– Выпил, говоришь! Кстати, военфельдшер Гордеева, думаете, я не понял, что это вы их спиртом снабдили? Разбазариваете военное имущество!
Нина встала, расправила плечи, и все замолчали, а она подошла к зам начштаба и сказала, глядя ему в глаза и разделяя каждое слово:
– У тебя своя работа, Чупров, а у меня своя, и ты в мои медицинские дела нос не суй, я там сама разберусь. И пусть товарищ комиссар ответит на вопрос, – Нина переела взгляд на Липкинда, – когда помощь будет? Если помощи нет, почему бы вам не переправиться на левый берег и не стукнуть по столу в этом чертовом штабе фронта!? Или кишка тонка?
– И вообще, по какому поводу праздник? – сменил тему Липкинд, не найдясь, что ответить, и Ольга снова восхитилась своей подругой, ее несгибаемым хар-р-рактером. Вот бы и мне так!
– День рождения у меня сегодня! Поздравь боевого товарища, Степан Иваныч! – сказал Камал, чтобы разрядить обстановку, но Чупров недоверчиво покачал головой.
– День рождения, говоришь? – вмешался в разговор пришедший в себя Липкинд. – Ладно, поверим! Но проверим! Проверьте в личном деле, товарищ Чупров, и, если он соврал, то… – Липкинд не закончил и обратился к остальным, – Ну, все, товарищи! До свиданья! – попрощался, буркнув, что им надо еще успеть в Рынóк, и, выходя из блиндажа, остановился, посмотрел на Ольгу и сказал:
– А вы, боец Максименко, почему здесь? Ваше место в медсанчасти, вы ведь санитарка? Развели тут…
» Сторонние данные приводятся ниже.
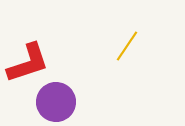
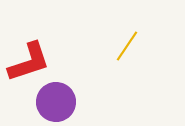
red L-shape: moved 1 px right, 1 px up
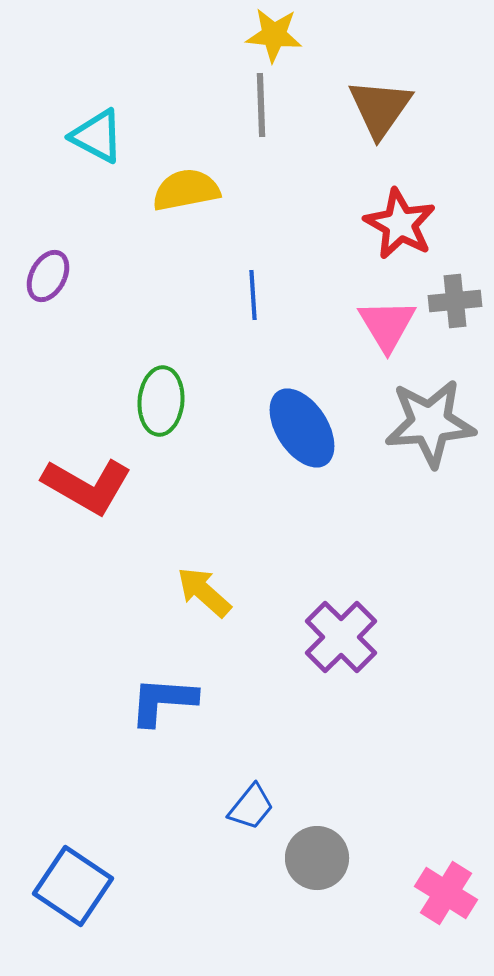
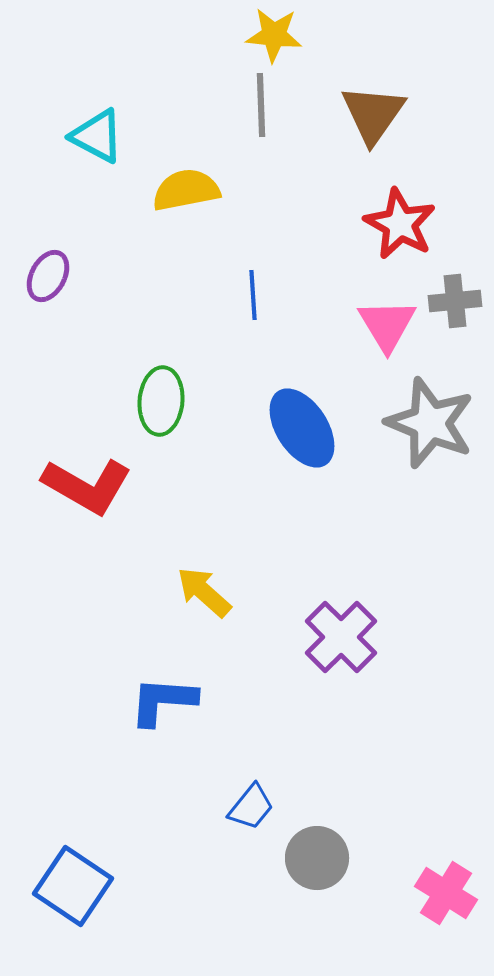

Она сжала кулаки и шагнула к нему, но Липкинд вышел, не оглянувшись. Студеникин, выходя последним, оглянулся и погрозил пальцем Чердынскому, и сержант сплюнул себе под ноги.
– Ишь, глазки расширил, Дорогуша! А что, разве я неправ, мужики? Камал, Парфенон, разве я неправ? А ты чего молчишь, Чукотка?
– Взволнован я! Потому и молчу! По приказу Ставки! А кто такой Хрущев, а? Подписано было – Хрущев!
– А хрен его знает, что за фрукт! – сказал Николай Парфеныч, разлил остатки спирта в две кружки, одну подал командиру и поднял вторую. – За вождя нашего, за Сталина! Помогай ему бог и долгих лет!
* * *
Никто не обратил внимания, кроме сержанта Загвоздина, когда этот человек пришел в блиндаж. Небольшого роста, жилистый, был он какой-то высохший и неказистый. Смуглая, до черноты, кожа отливала на азиатских скулах болезненной желтизной, и зубы были желтые, искрошенные. Под истрепанной шинелью надет на нем был черный, штатский пиджак и такие же брюки были заправлены в разбитые, кирзовые сапоги. Он лег в углу лицом к стене, подложив выцветшую пилотку под голову и подтянув ноги к животу, натянул на лицо ворот шинели, и лежал, вслушиваясь в разговор за столом.
Хорошие люди, думал человек, вслушиваясь в разговор, такие же, как в моем отряде. Отряд красноармейцев, в котором он мальчишкой оказался в далеком восемнадцатом году, называл человек своим, потому что помнил себя только с того дня, когда бойцы нашли его на пепелище сожженного басмачами аула. Отряд стал его семьей и его не бросили, не оставили какой-нибудь старухе или в детском приюте, и он четыре года мотался с отрядом по бескрайним степям, пока не случилось это.
Эта граната, разорвавшаяся у него под ногами, нашпиговала осколками его живот, и он чуть не истек кровью, пока его везли в больницу. Матрос, который привез его в госпиталь, тоже громко разговаривал, как этот чернявый сержант за столом. Он, этот матрос, научил его обращаться с ножом и револьвером, и мальчишка, когда подрос, рвался в бой, но красноармейцы берегли его и не допускали этого.
Ему сделали операцию, и он пошел на поправку, но отряд ушел дальше, а у него вскоре началось воспаление и живот опять разрезали. Его записали под фамилией Караев, потому что никто не знал его фамилии, а он был смугл от рождения, так под этой фамилией он и пошел по жизни. Ему не довелось учиться в школе из-за бесконечных операций, и он с завистью наблюдал из окна очередного госпиталя за детьми, спешащими с портфелями в руках на занятия.